Textabschnitt:
Portrait Andreas Pecht

Andreas Pecht – Kulturjournalist i.R.

Analysen, Berichte, Essays, Kolumnen, Kommentare, Kritiken, Reportagen – zu Kultur, Politik und Geistesleben

Von der Strohwitwerschaft

Ein kleines Verzählche

ape. Während draußen erstmals in dieser Dunkelsaison Streuwagen ihre Bahnen ziehen, hier einige betulich dahinplätschernde Gedanken zum Einstieg in einen gemütlichen Abend nach völlig ereignislosem, behaglich stillem – also stinkfaul vertrödeltem – Tag im Hause. Ein kleines, aber nicht ganz so kurzes Verzählche.

„Strohwitwer“, oder die seit jeher weniger gebrauchte weibliche Form „Strohwitwe“: Kennt ihr den Begriff noch? Bei den Älteren und Alten dürfte er zumindest im passiven Wortschatz noch abgelegt sein. Den Jüngeren muss man ihn vielleicht erklären, so selten er heute benutzt wird. Also, da geht es nicht um eine traurige Angelegenheit, niemand hat sein Leben ausgehaucht. Das Wort ist ein Verwandter des physikalischen wie auch sprichwörtlich übertragenen „Strohfeuers“ – schnell und heftig entflammt, genauso schnell auch wieder abgebrannt. Daher kommt die Bezeichnung für Mann oder Frau, die vorübergehend, meist nur für wenige Tage, auf die Gegenwart des Ehe- oder Partnerschaftsgesponstes verzichten müssen. Bisweilen hört man auch „dürfen“.

Gespeicherte Daten:
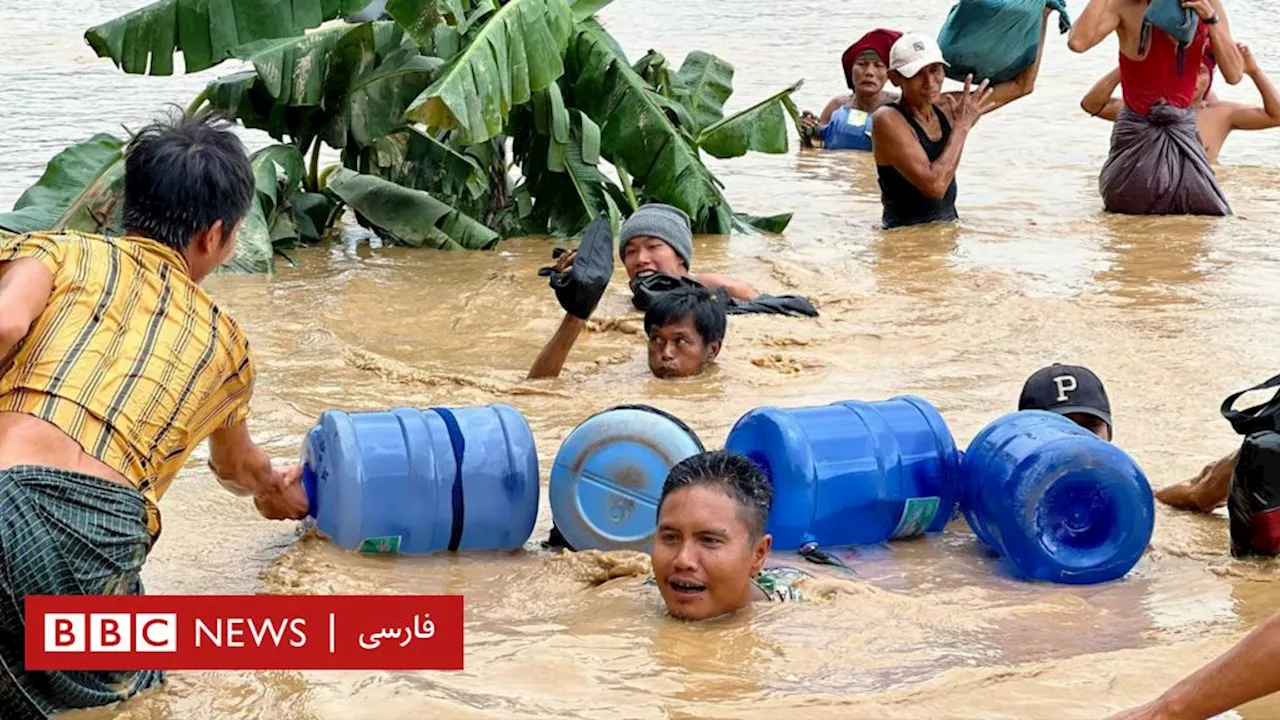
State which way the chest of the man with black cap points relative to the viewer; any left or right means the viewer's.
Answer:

Fragen zum Material:
- A) Mit welchem Wort ist „Strohwitwer“ laut dem Text über die Strohwitwerschaft verwandt?
- B) Nenne alle Textformen, die der Text über die Strohwitwerschaft vor den Worten „zu Kultur, Politik und Geistesleben“ aufzählt.
- C) Führe den Text über die Strohwitwerschaft nach seinem letzten Satz weiter.
Die Daten stammen aus einer anderen Quelle als der Text.

Schriftliche Antworten:
- A) Mit dem Wort „Strohfeuer“.

- B) Analysen, Berichte, Essays, Kolumnen, Kommentare, Kritiken, Reportagen

- C)
Betrachten wir die männliche Seite dieser Angelegenheit, die Strohwitwerschaft. Denn deren Umstände waren traditionell gewichtiger bis dramatischer als der umgekehrte Fall. Lagebeschreibung: Die Gattin ist fort, auf Verwandtenbesuch oder Freundinnentour oder Pilgerfahrt oder Dienstreise. Zu meiner Eltern Lebzeiten war es noch allgemein üblich, dass die Frau dann vorkocht; für jeden Abwesenheitstag eine Mahlzeit, die sich der Mann nur aufwärmen muss. Denn man ging seinerzeit davon aus, dass die allermeisten Herren am Herd kaum mehr zuwege bringen als Siedewurst (geplatzt) und/oder Spiegeleier (verstochert). Sollte es heute noch Paare geben, bei denen die Verhältnisse ähnlich liegen, wäre das, nun ja,…. Allerdings fiele es auch nicht sonderlich ins Gewicht, in Anbetracht tausenderlei Arten von Lieferservice.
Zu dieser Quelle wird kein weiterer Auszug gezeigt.